# large numbers in K means

3 views (last 30 days)
Tino on 15 Jun 2019
Commented: John D'Errico on 15 Jun 2019
I am trying to find the kmeans of 1 column with 1048575 numbers rows
and I am getting the error below
Error using kmeans (line 277)
X must have more rows than the number of clusters.
Error in svia (line 18)
[idx, C, miro , D] = kmeans(bibi, K);
Can anyone assist me in finding a solution for this.
Tino

Guillaume on 15 Jun 2019
What's unclear about the error? You must specify less cluster than the number of rows in your matrix/vector. So make sure that K is less than size(bibi, 1) (or numel(bibi) if a vector).

Walter Roberson on 15 Jun 2019
It would be a problem for kmeans if bibi is a row vector instead of a column vector.
Guillaume on 15 Jun 2019
Not according to the doc: "If X is a numeric vector, then kmeans treats it as an n-by-1 data matrix, regardless of its orientation."

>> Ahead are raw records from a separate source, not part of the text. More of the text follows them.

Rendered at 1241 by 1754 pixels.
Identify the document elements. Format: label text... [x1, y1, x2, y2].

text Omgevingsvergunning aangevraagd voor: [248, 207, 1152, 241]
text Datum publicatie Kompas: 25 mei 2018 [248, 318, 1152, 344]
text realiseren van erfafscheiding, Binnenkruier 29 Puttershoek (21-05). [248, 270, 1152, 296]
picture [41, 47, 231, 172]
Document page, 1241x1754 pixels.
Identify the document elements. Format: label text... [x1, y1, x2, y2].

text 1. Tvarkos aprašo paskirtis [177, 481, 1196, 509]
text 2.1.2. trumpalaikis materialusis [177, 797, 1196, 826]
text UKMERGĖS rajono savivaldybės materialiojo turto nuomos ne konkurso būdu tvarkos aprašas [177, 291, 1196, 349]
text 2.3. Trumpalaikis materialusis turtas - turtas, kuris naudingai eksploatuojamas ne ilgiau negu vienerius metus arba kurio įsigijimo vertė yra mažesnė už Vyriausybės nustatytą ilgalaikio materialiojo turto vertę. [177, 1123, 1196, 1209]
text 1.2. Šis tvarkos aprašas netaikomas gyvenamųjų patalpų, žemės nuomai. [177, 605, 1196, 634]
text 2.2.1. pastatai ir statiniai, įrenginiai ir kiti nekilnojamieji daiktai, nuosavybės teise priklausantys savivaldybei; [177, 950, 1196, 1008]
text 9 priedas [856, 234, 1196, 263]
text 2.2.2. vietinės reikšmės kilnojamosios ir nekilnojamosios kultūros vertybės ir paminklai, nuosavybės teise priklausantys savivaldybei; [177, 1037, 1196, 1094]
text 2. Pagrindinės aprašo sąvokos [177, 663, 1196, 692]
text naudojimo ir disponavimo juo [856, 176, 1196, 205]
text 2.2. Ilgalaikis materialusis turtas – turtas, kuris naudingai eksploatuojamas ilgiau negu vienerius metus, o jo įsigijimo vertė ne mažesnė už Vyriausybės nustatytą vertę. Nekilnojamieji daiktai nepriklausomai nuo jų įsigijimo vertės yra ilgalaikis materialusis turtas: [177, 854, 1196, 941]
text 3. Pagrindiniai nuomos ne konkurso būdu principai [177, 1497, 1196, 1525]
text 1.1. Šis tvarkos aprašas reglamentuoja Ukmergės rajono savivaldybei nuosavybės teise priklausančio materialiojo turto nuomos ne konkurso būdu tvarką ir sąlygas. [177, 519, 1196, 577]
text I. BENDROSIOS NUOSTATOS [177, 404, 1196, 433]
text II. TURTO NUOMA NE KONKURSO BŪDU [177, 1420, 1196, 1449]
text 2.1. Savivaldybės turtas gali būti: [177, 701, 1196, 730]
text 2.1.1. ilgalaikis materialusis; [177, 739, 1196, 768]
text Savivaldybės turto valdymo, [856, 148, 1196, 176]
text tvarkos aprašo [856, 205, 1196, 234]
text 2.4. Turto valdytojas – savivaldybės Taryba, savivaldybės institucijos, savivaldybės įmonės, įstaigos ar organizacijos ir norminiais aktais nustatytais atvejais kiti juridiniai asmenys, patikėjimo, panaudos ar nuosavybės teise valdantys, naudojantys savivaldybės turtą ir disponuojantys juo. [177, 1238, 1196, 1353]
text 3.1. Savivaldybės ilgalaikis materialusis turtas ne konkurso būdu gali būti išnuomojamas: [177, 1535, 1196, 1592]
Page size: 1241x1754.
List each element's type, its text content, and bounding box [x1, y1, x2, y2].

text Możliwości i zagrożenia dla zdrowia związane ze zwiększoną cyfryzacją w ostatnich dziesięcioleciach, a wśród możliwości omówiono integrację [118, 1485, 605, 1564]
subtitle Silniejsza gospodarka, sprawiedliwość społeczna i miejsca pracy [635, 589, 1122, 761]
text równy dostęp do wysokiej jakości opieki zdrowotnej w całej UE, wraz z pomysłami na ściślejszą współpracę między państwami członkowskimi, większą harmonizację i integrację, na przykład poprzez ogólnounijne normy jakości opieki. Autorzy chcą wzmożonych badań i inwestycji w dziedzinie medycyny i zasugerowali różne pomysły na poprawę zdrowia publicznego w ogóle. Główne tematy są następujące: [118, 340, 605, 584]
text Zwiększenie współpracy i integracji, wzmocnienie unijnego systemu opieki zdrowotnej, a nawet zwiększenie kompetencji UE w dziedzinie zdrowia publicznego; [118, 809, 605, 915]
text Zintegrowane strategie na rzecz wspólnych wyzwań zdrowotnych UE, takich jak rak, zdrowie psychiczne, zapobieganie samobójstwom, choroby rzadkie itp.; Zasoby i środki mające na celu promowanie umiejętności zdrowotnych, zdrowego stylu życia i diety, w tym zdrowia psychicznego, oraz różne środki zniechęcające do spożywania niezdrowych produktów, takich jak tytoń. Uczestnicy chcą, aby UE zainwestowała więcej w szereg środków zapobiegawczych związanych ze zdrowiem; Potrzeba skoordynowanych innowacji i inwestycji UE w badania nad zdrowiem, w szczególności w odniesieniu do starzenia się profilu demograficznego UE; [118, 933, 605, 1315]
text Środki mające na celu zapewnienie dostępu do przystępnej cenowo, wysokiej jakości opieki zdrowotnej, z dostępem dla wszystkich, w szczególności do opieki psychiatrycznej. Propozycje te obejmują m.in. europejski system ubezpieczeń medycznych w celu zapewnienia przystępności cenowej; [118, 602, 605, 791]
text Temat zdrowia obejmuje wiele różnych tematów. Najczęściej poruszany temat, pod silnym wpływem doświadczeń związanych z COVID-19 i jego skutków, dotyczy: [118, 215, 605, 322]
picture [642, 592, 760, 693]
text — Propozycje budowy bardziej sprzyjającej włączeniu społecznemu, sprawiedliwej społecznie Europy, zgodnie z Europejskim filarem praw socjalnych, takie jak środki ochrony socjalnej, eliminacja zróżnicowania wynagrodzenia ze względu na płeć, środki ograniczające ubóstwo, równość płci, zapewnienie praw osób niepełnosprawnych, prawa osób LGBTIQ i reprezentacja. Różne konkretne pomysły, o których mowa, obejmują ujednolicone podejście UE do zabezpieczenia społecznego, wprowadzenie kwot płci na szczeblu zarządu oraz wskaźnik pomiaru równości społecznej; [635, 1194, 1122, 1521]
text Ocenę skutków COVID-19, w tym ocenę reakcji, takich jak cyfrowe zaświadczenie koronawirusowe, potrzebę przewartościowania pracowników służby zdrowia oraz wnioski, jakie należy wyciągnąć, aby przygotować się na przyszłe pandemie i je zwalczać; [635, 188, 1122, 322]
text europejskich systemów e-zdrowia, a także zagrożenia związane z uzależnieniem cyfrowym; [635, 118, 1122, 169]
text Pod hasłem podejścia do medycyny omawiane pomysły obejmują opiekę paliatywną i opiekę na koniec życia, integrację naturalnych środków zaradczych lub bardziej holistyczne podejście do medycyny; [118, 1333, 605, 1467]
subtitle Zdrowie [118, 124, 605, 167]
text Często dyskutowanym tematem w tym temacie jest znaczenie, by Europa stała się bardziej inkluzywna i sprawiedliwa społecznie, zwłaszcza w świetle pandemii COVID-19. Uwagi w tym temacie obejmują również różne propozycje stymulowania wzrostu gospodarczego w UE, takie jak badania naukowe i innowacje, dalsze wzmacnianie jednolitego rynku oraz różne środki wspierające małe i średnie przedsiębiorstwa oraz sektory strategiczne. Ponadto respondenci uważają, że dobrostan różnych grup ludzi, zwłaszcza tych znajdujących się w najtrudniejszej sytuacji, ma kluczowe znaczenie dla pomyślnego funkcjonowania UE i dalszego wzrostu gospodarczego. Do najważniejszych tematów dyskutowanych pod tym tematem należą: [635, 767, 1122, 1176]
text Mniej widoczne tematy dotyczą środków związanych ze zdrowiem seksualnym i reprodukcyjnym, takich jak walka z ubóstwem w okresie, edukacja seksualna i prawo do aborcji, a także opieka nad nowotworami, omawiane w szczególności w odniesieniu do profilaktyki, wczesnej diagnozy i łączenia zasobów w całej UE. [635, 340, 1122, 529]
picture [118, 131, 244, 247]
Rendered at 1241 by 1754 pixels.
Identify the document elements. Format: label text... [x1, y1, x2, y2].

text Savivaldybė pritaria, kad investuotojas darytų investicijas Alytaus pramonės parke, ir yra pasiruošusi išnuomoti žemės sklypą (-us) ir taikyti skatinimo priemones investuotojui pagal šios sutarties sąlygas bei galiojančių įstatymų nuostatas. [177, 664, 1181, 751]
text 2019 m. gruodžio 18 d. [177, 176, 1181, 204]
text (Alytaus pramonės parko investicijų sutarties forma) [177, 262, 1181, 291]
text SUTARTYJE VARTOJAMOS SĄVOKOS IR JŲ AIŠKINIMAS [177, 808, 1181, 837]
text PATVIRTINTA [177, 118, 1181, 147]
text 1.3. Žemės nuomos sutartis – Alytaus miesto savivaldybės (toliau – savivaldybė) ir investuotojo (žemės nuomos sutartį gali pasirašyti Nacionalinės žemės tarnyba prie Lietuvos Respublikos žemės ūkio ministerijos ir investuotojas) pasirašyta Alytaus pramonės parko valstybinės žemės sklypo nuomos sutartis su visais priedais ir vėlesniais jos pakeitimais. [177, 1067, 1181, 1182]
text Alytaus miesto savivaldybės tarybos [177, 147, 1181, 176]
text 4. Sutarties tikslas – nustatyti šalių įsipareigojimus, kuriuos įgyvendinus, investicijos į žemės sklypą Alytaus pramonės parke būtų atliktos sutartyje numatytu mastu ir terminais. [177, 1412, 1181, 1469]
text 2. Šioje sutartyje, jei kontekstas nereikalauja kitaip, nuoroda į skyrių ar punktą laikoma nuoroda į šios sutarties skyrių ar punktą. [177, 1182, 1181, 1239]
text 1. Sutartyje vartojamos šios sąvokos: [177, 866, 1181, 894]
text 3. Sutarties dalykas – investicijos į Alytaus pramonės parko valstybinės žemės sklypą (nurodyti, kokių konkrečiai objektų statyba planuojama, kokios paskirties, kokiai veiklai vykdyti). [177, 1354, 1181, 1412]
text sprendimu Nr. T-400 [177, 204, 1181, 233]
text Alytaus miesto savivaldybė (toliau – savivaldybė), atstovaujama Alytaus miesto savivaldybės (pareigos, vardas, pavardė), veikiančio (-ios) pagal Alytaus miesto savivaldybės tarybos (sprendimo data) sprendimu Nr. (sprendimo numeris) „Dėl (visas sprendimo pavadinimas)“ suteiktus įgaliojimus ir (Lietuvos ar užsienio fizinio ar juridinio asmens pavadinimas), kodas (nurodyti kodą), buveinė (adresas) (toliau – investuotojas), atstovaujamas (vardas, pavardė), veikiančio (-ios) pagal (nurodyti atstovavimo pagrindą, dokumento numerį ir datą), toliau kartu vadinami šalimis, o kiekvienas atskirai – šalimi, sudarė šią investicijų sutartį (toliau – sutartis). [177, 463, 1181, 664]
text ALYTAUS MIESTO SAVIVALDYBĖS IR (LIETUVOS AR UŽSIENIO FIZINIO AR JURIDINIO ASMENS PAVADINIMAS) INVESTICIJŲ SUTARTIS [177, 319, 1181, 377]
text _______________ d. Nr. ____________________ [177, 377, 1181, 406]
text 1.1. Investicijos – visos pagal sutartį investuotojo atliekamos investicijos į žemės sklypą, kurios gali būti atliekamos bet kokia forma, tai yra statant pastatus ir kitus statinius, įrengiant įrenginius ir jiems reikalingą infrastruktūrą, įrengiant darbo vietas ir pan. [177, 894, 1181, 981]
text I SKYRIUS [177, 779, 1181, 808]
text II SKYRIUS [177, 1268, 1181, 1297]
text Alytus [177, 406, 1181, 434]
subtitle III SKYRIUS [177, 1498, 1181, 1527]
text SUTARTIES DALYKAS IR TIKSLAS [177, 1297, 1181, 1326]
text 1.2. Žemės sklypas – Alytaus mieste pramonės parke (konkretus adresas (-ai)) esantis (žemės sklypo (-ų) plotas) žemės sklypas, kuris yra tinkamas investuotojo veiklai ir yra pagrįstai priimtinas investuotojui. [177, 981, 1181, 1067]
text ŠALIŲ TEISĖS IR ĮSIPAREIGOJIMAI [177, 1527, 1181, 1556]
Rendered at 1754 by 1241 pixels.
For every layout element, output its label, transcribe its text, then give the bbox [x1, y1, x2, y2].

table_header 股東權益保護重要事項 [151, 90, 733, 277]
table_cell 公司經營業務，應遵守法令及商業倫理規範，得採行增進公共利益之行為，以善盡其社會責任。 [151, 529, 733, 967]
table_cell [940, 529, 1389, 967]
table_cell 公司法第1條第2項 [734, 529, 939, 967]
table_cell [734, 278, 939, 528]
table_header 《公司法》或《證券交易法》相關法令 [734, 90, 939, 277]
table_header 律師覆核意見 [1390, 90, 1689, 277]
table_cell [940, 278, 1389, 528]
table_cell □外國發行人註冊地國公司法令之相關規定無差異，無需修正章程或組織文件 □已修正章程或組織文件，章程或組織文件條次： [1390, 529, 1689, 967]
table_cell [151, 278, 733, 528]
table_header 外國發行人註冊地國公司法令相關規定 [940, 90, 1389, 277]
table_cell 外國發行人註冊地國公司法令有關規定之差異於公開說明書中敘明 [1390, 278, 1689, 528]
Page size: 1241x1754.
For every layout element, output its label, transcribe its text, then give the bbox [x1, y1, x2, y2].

John D'Errico on 15 Jun 2019
Edited: John D'Errico on 15 Jun 2019
x = rand(1048575,1);
size(x)
ans =
1048575 1
[IDX, C] = kmeans(x, 10);
C
Warning: Failed to converge in 100 iterations.
> In kmeans/loopBody (line 479)
In internal.stats.parallel.smartForReduce (line 136)
In kmeans (line 343)
C =
0.74809
0.049586
0.94968
0.2486
0.54773
0.64779
0.34794
0.14901
0.44755
0.84915
It works fine, athough It seems starved for iterations. But that is trivially solved.
However, if I make a mistake, and pass in a ROW vector instead, then I get the same error that you did.
[IDX, C] = kmeans(x', 10);
Error using kmeans (line 277)
X must have more rows than the number of clusters.

Guillaume on 15 Jun 2019
That's countrary to the documentation which says: "If X is a numeric vector, then kmeans treats it as an n-by-1 data matrix, regardless of its orientation".
I don't have the required toolbox but if that's not what happens then it should be reported as a bug.
John D'Errico on 15 Jun 2019
That is indeed the statement, in R2019a. So it is indeed a bug, since the behavior runs contrary to the documentation.